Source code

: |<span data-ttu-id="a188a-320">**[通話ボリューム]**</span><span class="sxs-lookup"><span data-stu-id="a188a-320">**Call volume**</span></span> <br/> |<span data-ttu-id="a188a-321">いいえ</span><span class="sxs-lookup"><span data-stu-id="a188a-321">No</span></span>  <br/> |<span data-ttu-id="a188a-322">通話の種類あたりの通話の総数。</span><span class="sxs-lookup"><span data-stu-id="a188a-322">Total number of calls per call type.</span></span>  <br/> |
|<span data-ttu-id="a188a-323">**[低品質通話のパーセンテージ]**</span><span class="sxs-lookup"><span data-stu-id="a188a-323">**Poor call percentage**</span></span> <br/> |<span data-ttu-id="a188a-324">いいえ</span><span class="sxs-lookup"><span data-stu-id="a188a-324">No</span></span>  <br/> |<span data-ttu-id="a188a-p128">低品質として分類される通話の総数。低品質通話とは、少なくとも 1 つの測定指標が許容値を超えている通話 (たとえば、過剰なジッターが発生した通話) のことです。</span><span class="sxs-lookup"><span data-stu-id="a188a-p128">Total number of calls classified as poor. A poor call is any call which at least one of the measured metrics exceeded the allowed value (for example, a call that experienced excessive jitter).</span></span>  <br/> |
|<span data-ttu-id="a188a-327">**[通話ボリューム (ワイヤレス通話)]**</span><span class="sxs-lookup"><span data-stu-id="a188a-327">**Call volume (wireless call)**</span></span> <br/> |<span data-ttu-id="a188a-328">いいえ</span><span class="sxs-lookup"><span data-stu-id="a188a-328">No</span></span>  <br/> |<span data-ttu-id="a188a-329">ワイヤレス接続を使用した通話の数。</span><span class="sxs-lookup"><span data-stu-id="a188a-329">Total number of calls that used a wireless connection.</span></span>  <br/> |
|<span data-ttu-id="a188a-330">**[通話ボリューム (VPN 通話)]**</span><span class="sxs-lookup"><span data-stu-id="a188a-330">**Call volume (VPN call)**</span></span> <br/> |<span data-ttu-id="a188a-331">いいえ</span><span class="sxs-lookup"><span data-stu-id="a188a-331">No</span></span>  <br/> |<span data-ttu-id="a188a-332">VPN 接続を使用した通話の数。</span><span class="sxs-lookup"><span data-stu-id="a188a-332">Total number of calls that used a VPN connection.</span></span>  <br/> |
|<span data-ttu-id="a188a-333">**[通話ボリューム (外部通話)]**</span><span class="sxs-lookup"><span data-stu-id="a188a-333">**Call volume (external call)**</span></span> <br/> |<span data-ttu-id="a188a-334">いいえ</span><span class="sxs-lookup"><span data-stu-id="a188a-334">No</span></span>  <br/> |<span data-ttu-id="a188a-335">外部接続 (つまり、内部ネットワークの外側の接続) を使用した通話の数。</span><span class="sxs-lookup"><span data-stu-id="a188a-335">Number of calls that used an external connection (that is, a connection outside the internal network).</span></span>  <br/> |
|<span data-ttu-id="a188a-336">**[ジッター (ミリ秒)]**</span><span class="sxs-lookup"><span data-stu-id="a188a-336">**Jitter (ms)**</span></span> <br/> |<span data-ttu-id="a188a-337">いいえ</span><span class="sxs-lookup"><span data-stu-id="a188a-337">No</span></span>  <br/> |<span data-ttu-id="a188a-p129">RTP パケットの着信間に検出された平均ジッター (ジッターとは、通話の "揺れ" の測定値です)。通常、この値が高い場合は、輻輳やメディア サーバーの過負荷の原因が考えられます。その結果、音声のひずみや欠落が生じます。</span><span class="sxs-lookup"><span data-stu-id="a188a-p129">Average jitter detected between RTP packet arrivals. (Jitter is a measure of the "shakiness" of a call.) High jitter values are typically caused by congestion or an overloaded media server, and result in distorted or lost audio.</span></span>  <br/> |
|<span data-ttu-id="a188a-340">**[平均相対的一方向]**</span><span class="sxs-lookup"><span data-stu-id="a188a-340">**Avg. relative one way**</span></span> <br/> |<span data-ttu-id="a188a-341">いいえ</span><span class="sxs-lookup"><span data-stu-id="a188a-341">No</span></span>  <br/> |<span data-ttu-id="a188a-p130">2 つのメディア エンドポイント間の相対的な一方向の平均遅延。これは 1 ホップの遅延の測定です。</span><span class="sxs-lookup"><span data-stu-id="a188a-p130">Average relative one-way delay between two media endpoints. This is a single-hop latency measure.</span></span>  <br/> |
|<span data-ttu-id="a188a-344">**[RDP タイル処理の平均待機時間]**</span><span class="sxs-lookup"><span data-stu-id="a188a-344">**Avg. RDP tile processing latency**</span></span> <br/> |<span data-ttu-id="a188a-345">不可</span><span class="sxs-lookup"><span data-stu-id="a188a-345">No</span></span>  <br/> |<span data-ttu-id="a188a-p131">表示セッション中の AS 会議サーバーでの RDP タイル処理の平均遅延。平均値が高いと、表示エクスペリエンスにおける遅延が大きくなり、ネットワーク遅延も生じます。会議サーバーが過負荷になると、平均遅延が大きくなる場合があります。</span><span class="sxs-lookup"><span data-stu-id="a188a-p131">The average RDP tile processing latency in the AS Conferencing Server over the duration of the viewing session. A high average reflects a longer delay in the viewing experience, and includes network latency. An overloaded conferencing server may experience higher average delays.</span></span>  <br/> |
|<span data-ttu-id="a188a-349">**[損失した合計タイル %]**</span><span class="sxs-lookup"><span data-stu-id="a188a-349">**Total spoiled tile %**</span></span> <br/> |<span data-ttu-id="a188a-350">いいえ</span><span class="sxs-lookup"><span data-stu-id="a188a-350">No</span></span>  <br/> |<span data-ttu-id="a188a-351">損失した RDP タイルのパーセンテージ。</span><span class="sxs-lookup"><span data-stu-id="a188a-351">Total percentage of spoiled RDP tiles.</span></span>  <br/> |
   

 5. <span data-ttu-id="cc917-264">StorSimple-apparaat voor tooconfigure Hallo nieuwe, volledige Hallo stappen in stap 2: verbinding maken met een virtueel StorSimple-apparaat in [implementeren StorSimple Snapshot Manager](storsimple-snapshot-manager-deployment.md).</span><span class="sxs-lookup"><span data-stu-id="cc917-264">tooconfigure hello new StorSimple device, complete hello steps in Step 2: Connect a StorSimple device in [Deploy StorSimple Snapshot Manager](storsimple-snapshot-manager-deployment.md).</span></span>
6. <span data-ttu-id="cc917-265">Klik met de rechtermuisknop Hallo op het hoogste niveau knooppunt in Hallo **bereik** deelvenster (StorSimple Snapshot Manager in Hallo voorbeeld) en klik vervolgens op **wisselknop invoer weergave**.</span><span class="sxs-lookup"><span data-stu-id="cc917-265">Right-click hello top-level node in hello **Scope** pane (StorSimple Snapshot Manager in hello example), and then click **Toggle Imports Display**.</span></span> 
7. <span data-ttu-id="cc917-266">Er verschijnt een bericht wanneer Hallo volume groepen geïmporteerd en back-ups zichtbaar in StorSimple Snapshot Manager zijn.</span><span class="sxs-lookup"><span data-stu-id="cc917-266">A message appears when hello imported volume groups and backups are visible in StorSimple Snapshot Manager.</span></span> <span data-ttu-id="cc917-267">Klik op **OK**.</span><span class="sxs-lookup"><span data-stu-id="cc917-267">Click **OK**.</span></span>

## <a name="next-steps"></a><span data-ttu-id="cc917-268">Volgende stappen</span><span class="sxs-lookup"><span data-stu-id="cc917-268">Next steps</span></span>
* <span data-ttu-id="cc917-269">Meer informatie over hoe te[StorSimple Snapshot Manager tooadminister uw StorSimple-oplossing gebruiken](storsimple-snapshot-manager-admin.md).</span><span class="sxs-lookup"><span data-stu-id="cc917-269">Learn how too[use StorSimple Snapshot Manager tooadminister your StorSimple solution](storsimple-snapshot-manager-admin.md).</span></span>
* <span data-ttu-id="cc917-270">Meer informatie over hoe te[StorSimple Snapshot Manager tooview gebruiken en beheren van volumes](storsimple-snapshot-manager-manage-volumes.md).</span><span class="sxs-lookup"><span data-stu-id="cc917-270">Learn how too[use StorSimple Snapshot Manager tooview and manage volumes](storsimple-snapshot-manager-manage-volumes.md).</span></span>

▶ **WHAT YOU ARE ASKED TO DO**: Each line from the one holding "Manager tooadminister uw" to the end of the data above goes into the answer exactly as written, and no other line does.

▶ **REPLY TO THE TASK**:
* <span data-ttu-id="cc917-269">Meer informatie over hoe te[StorSimple Snapshot Manager tooadminister uw StorSimple-oplossing gebruiken](storsimple-snapshot-manager-admin.md).</span><span class="sxs-lookup"><span data-stu-id="cc917-269">Learn how too[use StorSimple Snapshot Manager tooadminister your StorSimple solution](storsimple-snapshot-manager-admin.md).</span></span>
* <span data-ttu-id="cc917-270">Meer informatie over hoe te[StorSimple Snapshot Manager tooview gebruiken en beheren van volumes](storsimple-snapshot-manager-manage-volumes.md).</span><span class="sxs-lookup"><span data-stu-id="cc917-270">Learn how too[use StorSimple Snapshot Manager tooview and manage volumes](storsimple-snapshot-manager-manage-volumes.md).</span></span>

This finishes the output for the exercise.